Wiccans are generally supportive of minding their own business in terms of what other couples are doing.

Wiccans don’t consider sin important. Wiccan philosophy is more about knowing yourself, your needs, and the needs of your partner. Cohabitating with someone on the same page as you is generally fine.

If, however, your partner is a member of a faith that frowns upon cohabitation before marriage, this might make your partner feel guilty, which qualifies as harming them. 

So Is it Okay to Live Together?

There is no one answer to the question of whether it is a sin to live together before marriage or not. This is the kind of question that you need to answer between yourself, your partner, and your respective gods.

You know what you are able to live with, and if this rule is more important to you than your living arrangements, you need to consider it. 

You have to sit with your partner and have a conversation about whether or not this is the right move for you both. No one else can make that choice for you.

The Success Rate of Cohabitation

In the modern world, experts tend to think that living together is a good test drive for whether or not you will make it as a married couple.

A couple that learns from one another and lives together is less likely to get divorced. They are more likely to understand each other’s needs, which can only help if they plan on building a life together. 

Most Americans don’t see marriage as essential to raising a family or building a life. That fact doesn’t mean it’s wrong if that’s important to you, but take your time to consider what you want for yourself.

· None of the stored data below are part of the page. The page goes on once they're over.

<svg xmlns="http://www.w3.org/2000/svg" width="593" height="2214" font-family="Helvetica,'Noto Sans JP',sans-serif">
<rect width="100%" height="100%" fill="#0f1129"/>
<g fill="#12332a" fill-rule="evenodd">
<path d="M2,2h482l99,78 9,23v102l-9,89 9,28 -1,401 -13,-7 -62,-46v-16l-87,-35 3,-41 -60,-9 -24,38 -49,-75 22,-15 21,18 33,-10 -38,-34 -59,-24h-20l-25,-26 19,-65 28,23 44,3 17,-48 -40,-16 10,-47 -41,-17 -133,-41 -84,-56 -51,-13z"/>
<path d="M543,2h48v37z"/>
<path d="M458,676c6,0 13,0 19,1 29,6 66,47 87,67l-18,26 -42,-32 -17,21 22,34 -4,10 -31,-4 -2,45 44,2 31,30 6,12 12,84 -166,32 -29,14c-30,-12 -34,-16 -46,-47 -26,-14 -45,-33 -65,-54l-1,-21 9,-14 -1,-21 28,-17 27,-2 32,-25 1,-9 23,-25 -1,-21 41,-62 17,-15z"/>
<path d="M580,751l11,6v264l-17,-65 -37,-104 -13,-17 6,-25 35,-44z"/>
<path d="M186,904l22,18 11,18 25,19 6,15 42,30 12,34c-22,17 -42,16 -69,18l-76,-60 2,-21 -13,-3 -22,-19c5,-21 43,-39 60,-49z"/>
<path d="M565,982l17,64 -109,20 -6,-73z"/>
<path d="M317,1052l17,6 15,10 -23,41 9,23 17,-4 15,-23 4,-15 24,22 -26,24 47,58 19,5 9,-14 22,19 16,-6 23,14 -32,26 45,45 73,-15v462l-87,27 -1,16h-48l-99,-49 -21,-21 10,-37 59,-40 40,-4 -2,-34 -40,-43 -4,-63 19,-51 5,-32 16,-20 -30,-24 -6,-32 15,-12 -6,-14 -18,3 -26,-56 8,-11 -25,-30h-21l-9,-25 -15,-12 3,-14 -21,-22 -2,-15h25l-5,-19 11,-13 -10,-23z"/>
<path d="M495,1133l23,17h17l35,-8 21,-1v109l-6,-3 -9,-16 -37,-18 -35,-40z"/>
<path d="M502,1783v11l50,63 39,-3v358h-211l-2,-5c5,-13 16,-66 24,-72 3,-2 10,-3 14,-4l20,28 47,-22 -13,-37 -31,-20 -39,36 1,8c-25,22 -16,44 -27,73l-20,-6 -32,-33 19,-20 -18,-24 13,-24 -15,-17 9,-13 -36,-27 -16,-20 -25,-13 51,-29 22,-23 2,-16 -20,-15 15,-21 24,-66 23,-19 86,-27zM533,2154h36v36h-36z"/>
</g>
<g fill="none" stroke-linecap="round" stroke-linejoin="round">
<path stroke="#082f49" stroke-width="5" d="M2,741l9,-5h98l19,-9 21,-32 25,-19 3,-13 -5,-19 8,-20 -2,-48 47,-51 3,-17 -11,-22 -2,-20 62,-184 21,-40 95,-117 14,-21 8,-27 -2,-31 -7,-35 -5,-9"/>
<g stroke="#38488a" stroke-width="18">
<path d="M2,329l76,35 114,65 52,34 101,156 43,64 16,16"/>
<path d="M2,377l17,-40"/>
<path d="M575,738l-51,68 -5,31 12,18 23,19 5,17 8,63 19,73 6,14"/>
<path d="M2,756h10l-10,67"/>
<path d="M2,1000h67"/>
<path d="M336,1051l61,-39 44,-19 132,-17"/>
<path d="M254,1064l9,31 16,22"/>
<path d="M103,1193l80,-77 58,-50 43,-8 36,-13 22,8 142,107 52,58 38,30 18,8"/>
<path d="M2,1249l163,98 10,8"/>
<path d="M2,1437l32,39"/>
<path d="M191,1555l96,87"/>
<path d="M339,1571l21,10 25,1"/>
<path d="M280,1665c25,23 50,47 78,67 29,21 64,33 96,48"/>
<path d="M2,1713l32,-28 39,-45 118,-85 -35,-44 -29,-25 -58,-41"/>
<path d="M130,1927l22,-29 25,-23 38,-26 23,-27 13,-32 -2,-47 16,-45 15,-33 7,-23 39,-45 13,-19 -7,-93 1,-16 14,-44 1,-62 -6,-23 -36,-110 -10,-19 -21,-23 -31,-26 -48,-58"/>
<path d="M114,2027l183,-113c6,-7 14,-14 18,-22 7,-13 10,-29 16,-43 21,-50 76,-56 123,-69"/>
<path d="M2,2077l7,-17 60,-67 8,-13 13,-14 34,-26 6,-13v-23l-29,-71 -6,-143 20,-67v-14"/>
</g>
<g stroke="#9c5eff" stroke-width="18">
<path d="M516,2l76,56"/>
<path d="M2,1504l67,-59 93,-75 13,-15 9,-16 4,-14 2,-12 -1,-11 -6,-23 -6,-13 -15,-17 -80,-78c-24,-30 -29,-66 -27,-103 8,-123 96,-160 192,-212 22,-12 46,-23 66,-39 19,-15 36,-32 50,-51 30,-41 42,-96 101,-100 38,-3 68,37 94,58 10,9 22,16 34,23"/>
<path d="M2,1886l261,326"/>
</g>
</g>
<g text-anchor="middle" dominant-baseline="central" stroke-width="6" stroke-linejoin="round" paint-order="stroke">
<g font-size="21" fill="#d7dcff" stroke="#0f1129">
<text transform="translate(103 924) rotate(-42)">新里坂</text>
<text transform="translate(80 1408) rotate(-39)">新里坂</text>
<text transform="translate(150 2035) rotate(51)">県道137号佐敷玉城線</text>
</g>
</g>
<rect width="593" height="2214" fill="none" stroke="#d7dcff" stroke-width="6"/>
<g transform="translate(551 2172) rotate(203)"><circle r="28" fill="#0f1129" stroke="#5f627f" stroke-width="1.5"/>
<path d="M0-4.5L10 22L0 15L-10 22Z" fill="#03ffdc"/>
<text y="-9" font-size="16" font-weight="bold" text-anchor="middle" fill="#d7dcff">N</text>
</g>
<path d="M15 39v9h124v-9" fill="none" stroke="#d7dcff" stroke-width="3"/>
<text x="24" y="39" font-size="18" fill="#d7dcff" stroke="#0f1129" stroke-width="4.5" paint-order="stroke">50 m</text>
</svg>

Statistics are not meant to be a guide to how to live your life; just because something works for most people does not necessarily mean it will work for you.

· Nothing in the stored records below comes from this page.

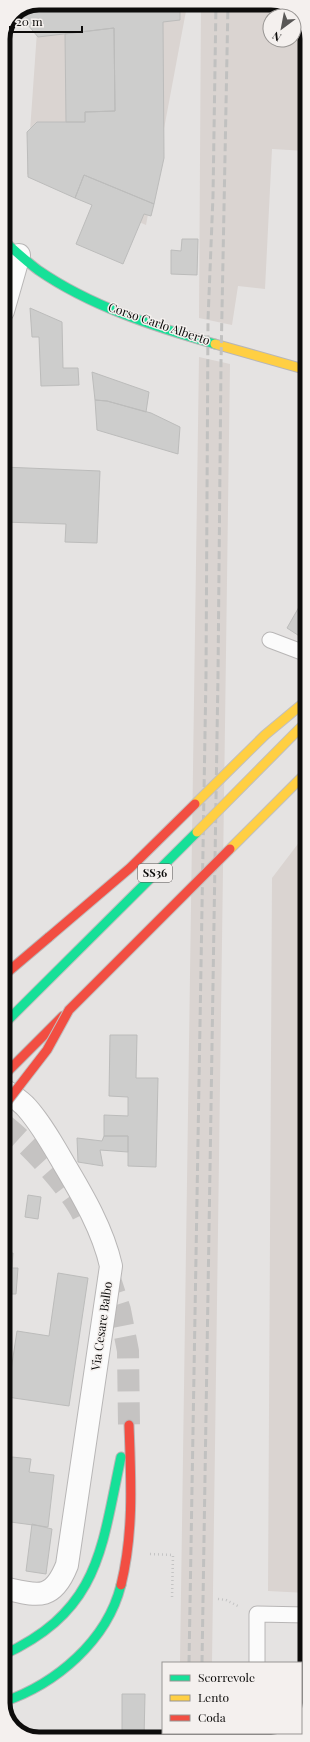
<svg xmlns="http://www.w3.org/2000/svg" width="310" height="1742" font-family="'Playfair Display',serif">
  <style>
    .built { fill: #dad4d1; fill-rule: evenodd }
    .building { fill: #cdcdcc; stroke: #bcbcbb }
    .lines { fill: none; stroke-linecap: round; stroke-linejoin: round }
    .highway-tunnel { stroke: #c5c3c2; stroke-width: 22; stroke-dasharray: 22 11; stroke-linecap: butt }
    .lane-casing { stroke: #b8b6b6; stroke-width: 17 }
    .street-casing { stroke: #b8b6b6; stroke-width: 24 }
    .fast-casing { stroke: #b8b6b6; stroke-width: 11 }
    .slow-casing { stroke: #b8b6b6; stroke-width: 11 }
    .jam-casing { stroke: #b8b6b6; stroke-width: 11 }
    .path { stroke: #c4c4c4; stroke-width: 2.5; stroke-dasharray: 1 3; stroke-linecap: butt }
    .lane { stroke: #fbfbfb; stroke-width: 15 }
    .street { stroke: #fbfbfb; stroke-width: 22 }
    .fast { stroke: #16e098; stroke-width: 9 }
    .slow { stroke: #ffcf43; stroke-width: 9 }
    .jam { stroke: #f24e42; stroke-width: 9 }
    .rail { stroke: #c1c1c0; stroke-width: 3; stroke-dasharray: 8 4; stroke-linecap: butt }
    .fast-bridge-casing { stroke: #c0bfbf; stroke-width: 11; stroke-linecap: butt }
    .slow-bridge-casing { stroke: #c0bfbf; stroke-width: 11; stroke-linecap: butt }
    .jam-bridge-casing { stroke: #c0bfbf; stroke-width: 11; stroke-linecap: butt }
    .fast-bridge { stroke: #16e098; stroke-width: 9 }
    .slow-bridge { stroke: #ffcf43; stroke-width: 9 }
    .jam-bridge { stroke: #f24e42; stroke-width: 9 }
    .labels { text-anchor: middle; stroke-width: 3; stroke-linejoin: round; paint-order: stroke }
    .shield { fill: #f4f0ee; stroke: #52504f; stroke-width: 1 }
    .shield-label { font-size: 11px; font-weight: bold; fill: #0d0c0b }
    .street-label { font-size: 12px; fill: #0d0c0b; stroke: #f4f0ee }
    .rim { fill: none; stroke: #0d0c0b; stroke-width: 5 }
  </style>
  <rect width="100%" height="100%" fill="#e5e3e2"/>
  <!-- built -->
  <path class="built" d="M39,3h147v8l-40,214 -119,-51z
    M201,3h74l21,10 11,21 -1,117 -34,-2 -7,140 -27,-3 -6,39 -33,-7zM270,16h24v24h-24z
    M199,357l31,7 -18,1299h-32z
    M307,832v761l-39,-2 4,-713z
    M179,1733h32v6h-32z"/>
  <!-- building -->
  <path class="building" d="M39,3h141v17l-17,2 1,136 -10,46 -70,-29 -9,23 -47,-21 -1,-45 10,-10h48v-10l30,-1 -1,-83 -76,9 -21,-25z
    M114,28l1,83 -30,1v10h-19l-1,-88z
    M84,175l70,29 -3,12 -7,-2 -21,50 -47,-20 16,-39 -17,-7z
    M306,175h1v62h-4l1,-27 -3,-1v-20h4z
    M182,239h16l-1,36 -26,-1v-24l10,1z
    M307,295v36l-5,-1z
    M30,308l32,14 1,46h15l1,17 -38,1 -2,-49h-7z
    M92,372l57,20 -3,20 -39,-11 -12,-1z
    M300,398l7,1v46l-6,-2z
    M95,400l12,1 44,12 29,14 -2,27 -81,-24z
    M3,467l97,4 -3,72 -32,-1 1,-18 -63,-2z
    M307,593v48l-20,-13z
    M110,1035h27l-1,43h22l-2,89 -28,-1v-30h-24v-21l24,1v-19l-19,-1z
    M307,1041v302h-5z
    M104,1136h24v16l-28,-2 3,16 -25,-4 -1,-24 25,3z
    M28,1195l13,2 -3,22 -13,-2z
    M3,1253h10l-1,15h6l-2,26h-13z
    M58,1273l30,5 -19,128 -62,-9 10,-66 32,5z
    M12,1457l19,2 -2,13 25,3 -6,52 -45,-6v-28h4z
    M32,1524l20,5 -6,45 -20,-3z
    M303,1630l4,1v72l-6,16v-46h2z
    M122,1694h23l-1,45h-22z"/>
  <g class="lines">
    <!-- highway-tunnel -->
    <path class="highway-tunnel" d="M3,1124c25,19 68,65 81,93
      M108,1273l12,37 8,41 1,74"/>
    <!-- lane casing -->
    <g class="lane-casing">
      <path id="lane" d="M270,640l37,14
        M257,1663v-49l50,1
        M256,1739v-6"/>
    </g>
    <!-- street casing -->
    <g class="street-casing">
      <path id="street" d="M3,311l16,-56
        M3,1089c8,6 18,12 24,19 15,17 26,37 37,56 19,32 39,66 47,102l-44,299c-15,38 -31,30 -64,23"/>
    </g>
    <!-- fast casing -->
    <g class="fast-casing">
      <path id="fast" d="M3,240c11,10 23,21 35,30 52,36 117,57 177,74
        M3,1655c97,-45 98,-105 118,-198
        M3,1702c53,-18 104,-61 118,-117"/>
    </g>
    <!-- slow casing -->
    <g class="slow-casing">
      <path id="slow" d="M215,344l92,26"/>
    </g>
    <!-- jam casing -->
    <g class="jam-casing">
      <path id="jam" d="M3,976l46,-39
        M3,1076l60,-60
        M121,1585c13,-53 10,-106 8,-160"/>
    </g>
    <!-- path -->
    <path class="path" d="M150,1554l23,1 -1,43
      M218,1599l8,1 14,7"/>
    <!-- lane -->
    <use href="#lane" class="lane"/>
    <!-- street -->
    <use href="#street" class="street"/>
    <!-- fast -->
    <use href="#fast" class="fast"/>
    <!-- slow -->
    <use href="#slow" class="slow"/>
    <!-- jam -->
    <use href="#jam" class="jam"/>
    <!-- rail -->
    <path class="rail" d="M189,1663l17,-987 2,-356 5,-124 3,-193
      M202,1663l16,-987 3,-314 7,-359
      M188,1739v-6
      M201,1739v-6"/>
    <!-- fast-bridge casing -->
    <g class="fast-bridge-casing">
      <path id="fast-bridge" d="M3,1025l194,-193"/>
    </g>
    <!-- slow-bridge casing -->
    <g class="slow-bridge-casing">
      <path id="slow-bridge" d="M195,804l70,-69 42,-35
        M197,832l110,-111
        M230,849l77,-77"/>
    </g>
    <!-- jam-bridge casing -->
    <g class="jam-bridge-casing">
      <path id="jam-bridge" d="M49,937l81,-69 65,-64
        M3,1107l44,-57 22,-40 161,-161"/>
    </g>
    <!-- fast-bridge -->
    <use href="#fast-bridge" class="fast-bridge"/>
    <!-- slow-bridge -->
    <use href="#slow-bridge" class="slow-bridge"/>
    <!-- jam-bridge -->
    <use href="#jam-bridge" class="jam-bridge"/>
  </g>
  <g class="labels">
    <!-- shield labels -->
    <rect class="shield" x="138" y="864" width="34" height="18" rx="3"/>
    <g class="shield-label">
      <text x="155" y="877">SS36</text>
    </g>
    <!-- street labels -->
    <g class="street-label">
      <text transform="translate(159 324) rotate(19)" y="4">Corso Carlo Alberto</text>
      <text transform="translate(102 1326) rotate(-82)" y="4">Via Cesare Balbo</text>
    </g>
  </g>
  <!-- crop -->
  <path d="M0 0H310V1742H0ZM39 10H271A29 29 0 0 1 300 39V1703A29 29 0 0 1 271 1732H39A29 29 0 0 1 10 1703V39A29 29 0 0 1 39 10Z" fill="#f4f0ee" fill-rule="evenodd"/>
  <path class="rim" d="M39 10H271A29 29 0 0 1 300 39V1703A29 29 0 0 1 271 1732H39A29 29 0 0 1 10 1703V39A29 29 0 0 1 39 10Z"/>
  <!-- legend -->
  <rect x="162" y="1662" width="140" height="72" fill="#f4f0ee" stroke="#989593"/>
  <rect x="170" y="1675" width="20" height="6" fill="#16e098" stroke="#989593"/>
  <text x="198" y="1682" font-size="12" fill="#0d0c0b">Scorrevole</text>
  <rect x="170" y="1695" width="20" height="6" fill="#ffcf43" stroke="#989593"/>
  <text x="198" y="1702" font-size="12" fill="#0d0c0b">Lento</text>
  <rect x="170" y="1715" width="20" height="6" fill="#f24e42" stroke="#989593"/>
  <text x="198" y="1722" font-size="12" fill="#0d0c0b">Coda</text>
  <!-- north arrow -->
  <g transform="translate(282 28) rotate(212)"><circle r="19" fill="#f4f0ee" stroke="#989593"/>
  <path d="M0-3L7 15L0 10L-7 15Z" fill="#595756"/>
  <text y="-6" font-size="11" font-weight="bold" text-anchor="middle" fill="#0d0c0b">N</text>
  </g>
  <!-- scale -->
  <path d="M10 26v6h72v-6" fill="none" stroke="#0d0c0b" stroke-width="2"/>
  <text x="16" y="26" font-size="12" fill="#0d0c0b" stroke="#f4f0ee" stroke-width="3" paint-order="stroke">20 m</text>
</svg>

But, at least from a Buddhist perspective, arming yourself with all of the information first could help you avoid the kind of extreme suffering that comes with a divorce later on down the road.

Read More: Is Divorce a Sin?

Are You Reading for Someone Else?

I cannot stress enough that this is a decision that has to be made between partners based on their relationship with their faith.

If you are scrolling through this article trying to find a reason to tell your child or grandchild that they can’t move in with the person they’re getting ready to move in with, I would urge you to stop for a second and reconsider.

It’s probably okay to state your disapproval once. If it’s important to you that it’s on the record how you feel about something, say that. But then leave it alone.

Ultimately it isn’t up to you whether someone else lives with their partner unmarried, or whether or not they wear torn jeans and eat bacon.

Only they can decide whether or not their actions are likely to cause them suffering–and if they’re wrong, they have the right to be wrong.

Read More: What Are The Biblical Grounds for Divorce? 

Final Thoughts

There are many different faiths in the world and many different definitions of what sin is. Whether a sin is defined as simply being disobedient, or as causing harm to others, it is still a very personal thing whether or not a specific action is sinful and there are no easy answers.

If there were, humanity would have found a way to agree on them ages ago.

What does sin look like, to you? What does that mean between you and your god? Find your answer and make your choice.